> _Transcribed page contents_
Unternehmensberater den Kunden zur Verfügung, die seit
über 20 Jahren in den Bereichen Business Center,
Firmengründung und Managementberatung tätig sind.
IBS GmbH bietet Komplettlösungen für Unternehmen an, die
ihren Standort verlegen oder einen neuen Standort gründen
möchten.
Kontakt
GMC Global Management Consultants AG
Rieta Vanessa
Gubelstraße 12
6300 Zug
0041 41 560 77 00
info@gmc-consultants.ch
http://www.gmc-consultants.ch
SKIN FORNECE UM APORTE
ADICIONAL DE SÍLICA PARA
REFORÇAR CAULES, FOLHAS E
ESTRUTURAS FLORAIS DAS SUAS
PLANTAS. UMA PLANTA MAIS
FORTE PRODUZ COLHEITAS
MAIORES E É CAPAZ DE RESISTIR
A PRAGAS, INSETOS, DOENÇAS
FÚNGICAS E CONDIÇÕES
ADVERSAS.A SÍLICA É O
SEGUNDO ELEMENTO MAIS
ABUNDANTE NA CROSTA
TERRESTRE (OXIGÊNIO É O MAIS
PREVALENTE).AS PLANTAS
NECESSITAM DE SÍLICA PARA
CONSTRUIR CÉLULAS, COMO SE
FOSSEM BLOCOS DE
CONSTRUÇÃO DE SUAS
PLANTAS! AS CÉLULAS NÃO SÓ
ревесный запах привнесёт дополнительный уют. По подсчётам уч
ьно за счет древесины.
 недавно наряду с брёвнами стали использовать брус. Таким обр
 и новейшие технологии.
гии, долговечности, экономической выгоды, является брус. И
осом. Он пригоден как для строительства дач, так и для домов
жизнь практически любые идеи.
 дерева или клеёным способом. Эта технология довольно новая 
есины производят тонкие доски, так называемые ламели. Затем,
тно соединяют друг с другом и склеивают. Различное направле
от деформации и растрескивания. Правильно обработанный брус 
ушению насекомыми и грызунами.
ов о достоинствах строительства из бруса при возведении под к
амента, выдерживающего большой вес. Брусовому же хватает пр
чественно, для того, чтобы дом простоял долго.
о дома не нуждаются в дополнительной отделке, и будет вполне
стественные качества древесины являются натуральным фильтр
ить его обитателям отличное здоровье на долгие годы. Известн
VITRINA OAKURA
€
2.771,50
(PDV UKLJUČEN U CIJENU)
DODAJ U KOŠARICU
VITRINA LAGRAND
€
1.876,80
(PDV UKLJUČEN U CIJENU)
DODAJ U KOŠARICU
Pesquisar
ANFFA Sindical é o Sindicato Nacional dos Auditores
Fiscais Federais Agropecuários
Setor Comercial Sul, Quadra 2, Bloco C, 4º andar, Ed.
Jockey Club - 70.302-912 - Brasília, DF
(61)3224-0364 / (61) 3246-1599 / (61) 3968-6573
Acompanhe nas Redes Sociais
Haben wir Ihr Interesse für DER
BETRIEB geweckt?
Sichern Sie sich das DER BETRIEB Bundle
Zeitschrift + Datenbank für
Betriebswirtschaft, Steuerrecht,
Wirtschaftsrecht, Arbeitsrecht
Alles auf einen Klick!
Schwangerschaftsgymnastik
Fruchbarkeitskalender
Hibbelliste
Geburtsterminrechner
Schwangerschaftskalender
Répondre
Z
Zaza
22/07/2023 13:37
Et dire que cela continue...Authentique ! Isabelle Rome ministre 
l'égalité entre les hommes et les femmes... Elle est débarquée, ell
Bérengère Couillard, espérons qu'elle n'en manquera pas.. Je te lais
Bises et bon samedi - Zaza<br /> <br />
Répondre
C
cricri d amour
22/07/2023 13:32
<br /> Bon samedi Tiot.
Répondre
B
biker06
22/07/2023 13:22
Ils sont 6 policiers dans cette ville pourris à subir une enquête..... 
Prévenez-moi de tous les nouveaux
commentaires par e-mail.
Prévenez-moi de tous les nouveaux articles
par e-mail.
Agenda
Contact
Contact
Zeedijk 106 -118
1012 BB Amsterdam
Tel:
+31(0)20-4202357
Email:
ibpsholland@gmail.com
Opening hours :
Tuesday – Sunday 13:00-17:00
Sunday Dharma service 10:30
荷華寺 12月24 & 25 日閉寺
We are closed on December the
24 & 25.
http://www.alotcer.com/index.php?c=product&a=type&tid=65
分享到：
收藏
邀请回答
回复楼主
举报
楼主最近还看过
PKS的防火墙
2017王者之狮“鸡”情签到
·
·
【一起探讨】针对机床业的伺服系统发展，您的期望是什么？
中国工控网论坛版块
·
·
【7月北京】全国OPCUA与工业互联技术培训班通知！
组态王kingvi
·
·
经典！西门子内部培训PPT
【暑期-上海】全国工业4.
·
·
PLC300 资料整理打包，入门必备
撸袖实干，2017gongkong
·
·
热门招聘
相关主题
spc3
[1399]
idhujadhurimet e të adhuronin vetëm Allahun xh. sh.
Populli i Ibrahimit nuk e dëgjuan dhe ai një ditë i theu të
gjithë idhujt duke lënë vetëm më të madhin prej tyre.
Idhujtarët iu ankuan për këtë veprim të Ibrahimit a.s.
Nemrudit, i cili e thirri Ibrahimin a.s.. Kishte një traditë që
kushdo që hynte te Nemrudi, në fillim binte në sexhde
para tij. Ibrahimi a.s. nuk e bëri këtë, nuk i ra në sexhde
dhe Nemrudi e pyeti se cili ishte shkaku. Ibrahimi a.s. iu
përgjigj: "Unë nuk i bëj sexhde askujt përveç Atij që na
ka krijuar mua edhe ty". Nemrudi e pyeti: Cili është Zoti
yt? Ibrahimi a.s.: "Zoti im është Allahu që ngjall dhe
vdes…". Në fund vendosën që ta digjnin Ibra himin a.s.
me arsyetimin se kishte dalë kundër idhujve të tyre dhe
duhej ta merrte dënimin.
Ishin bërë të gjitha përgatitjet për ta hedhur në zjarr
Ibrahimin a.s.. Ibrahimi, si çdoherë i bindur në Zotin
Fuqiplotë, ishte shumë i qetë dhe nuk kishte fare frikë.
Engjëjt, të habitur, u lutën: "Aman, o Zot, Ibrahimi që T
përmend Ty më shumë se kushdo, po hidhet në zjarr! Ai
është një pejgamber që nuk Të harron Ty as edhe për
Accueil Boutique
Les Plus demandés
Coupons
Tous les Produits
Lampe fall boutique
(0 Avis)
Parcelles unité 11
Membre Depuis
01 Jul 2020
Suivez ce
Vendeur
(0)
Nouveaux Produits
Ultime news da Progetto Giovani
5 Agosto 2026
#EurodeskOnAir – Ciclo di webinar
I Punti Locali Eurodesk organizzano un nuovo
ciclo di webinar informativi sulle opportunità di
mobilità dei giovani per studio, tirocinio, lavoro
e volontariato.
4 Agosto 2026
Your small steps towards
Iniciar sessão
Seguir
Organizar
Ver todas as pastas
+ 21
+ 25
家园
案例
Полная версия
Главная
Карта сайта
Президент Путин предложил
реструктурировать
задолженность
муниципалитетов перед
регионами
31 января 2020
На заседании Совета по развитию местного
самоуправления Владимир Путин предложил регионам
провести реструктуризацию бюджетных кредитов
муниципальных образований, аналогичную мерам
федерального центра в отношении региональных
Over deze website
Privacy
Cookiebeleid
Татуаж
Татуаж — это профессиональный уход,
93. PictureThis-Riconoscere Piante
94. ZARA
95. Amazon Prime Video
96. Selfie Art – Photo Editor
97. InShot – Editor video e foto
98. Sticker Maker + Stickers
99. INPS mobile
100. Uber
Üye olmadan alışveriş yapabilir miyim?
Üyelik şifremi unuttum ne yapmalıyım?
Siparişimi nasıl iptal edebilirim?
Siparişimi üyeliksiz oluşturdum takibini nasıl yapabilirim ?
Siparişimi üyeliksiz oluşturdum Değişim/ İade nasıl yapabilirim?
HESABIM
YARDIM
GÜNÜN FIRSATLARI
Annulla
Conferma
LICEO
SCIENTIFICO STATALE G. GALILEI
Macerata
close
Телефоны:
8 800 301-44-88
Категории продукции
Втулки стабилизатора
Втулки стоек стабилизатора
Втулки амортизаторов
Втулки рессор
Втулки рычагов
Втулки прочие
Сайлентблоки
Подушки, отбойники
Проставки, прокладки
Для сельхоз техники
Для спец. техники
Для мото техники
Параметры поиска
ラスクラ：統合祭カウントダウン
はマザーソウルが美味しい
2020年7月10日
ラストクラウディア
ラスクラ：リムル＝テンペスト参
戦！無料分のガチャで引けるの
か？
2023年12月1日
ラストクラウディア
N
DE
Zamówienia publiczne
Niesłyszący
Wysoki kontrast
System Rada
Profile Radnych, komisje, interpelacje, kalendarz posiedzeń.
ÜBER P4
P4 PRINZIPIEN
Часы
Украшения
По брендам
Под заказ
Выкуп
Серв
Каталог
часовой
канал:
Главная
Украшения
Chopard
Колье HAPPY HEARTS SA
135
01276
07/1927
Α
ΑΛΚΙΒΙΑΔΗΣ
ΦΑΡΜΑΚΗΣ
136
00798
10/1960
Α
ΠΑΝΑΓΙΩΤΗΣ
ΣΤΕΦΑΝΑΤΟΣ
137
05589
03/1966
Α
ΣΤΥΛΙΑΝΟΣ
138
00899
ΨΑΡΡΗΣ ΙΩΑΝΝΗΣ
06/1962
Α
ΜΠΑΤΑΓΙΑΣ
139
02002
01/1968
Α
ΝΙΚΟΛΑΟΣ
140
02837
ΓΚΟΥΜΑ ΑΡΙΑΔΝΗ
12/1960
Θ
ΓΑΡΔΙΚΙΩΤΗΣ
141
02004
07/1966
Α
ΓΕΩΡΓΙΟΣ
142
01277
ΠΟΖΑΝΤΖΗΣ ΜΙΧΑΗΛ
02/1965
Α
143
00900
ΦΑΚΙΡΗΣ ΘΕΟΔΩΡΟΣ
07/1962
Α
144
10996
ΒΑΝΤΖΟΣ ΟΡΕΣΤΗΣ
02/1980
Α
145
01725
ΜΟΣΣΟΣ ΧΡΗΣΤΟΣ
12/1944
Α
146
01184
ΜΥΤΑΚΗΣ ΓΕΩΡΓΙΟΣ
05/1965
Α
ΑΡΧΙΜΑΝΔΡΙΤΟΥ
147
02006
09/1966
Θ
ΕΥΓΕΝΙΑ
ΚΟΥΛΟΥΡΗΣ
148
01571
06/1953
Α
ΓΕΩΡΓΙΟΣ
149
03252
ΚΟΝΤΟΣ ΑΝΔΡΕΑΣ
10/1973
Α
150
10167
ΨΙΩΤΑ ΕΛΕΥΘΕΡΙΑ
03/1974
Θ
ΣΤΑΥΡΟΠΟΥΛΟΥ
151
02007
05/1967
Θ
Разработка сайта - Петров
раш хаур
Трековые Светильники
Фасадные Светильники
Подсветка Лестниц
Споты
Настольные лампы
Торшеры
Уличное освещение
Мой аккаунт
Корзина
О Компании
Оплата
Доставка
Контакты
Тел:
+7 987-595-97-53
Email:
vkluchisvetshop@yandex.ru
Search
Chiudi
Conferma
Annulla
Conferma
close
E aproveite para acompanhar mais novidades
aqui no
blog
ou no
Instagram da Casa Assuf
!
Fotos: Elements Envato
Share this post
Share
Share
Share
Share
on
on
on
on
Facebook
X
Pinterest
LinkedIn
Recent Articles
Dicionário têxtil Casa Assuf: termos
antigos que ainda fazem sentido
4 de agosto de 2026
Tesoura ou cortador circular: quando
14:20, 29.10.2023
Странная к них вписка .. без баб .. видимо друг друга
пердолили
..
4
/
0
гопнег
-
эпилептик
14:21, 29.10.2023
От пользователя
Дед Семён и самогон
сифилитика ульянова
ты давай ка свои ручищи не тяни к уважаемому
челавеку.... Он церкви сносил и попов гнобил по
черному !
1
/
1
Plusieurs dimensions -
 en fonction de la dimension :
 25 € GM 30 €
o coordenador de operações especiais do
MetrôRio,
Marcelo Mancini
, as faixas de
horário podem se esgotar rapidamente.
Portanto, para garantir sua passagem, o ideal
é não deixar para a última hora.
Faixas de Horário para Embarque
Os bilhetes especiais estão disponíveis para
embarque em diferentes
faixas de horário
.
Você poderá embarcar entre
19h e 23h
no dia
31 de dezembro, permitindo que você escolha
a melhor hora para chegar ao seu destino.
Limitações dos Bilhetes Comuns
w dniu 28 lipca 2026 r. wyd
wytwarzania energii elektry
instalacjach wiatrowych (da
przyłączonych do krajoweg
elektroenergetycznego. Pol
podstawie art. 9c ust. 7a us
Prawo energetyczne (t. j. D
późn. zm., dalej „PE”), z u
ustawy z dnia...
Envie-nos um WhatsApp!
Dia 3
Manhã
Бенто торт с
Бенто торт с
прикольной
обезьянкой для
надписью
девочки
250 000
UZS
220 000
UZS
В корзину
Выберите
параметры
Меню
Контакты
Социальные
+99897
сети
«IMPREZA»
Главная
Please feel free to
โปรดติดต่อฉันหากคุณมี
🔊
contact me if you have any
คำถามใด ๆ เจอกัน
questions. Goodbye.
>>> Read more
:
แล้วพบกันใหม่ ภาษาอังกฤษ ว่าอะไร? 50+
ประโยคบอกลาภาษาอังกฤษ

> _Task statement_
Output the data exactly, from the first line through the line that holds "ить его обитателям", so that no later line appears.

> _Result below_
Unternehmensberater den Kunden zur Verfügung, die seit
über 20 Jahren in den Bereichen Business Center,
Firmengründung und Managementberatung tätig sind.
IBS GmbH bietet Komplettlösungen für Unternehmen an, die
ihren Standort verlegen oder einen neuen Standort gründen
möchten.
Kontakt
GMC Global Management Consultants AG
Rieta Vanessa
Gubelstraße 12
6300 Zug
0041 41 560 77 00
info@gmc-consultants.ch
http://www.gmc-consultants.ch
SKIN FORNECE UM APORTE
ADICIONAL DE SÍLICA PARA
REFORÇAR CAULES, FOLHAS E
ESTRUTURAS FLORAIS DAS SUAS
PLANTAS. UMA PLANTA MAIS
FORTE PRODUZ COLHEITAS
MAIORES E É CAPAZ DE RESISTIR
A PRAGAS, INSETOS, DOENÇAS
FÚNGICAS E CONDIÇÕES
ADVERSAS.A SÍLICA É O
SEGUNDO ELEMENTO MAIS
ABUNDANTE NA CROSTA
TERRESTRE (OXIGÊNIO É O MAIS
PREVALENTE).AS PLANTAS
NECESSITAM DE SÍLICA PARA
CONSTRUIR CÉLULAS, COMO SE
FOSSEM BLOCOS DE
CONSTRUÇÃO DE SUAS
PLANTAS! AS CÉLULAS NÃO SÓ
ревесный запах привнесёт дополнительный уют. По подсчётам уч
ьно за счет древесины.
 недавно наряду с брёвнами стали использовать брус. Таким обр
 и новейшие технологии.
гии, долговечности, экономической выгоды, является брус. И
осом. Он пригоден как для строительства дач, так и для домов
жизнь практически любые идеи.
 дерева или клеёным способом. Эта технология довольно новая 
есины производят тонкие доски, так называемые ламели. Затем,
тно соединяют друг с другом и склеивают. Различное направле
от деформации и растрескивания. Правильно обработанный брус 
ушению насекомыми и грызунами.
ов о достоинствах строительства из бруса при возведении под к
амента, выдерживающего большой вес. Брусовому же хватает пр
чественно, для того, чтобы дом простоял долго.
о дома не нуждаются в дополнительной отделке, и будет вполне
стественные качества древесины являются натуральным фильтр
ить его обитателям отличное здоровье на долгие годы. Известн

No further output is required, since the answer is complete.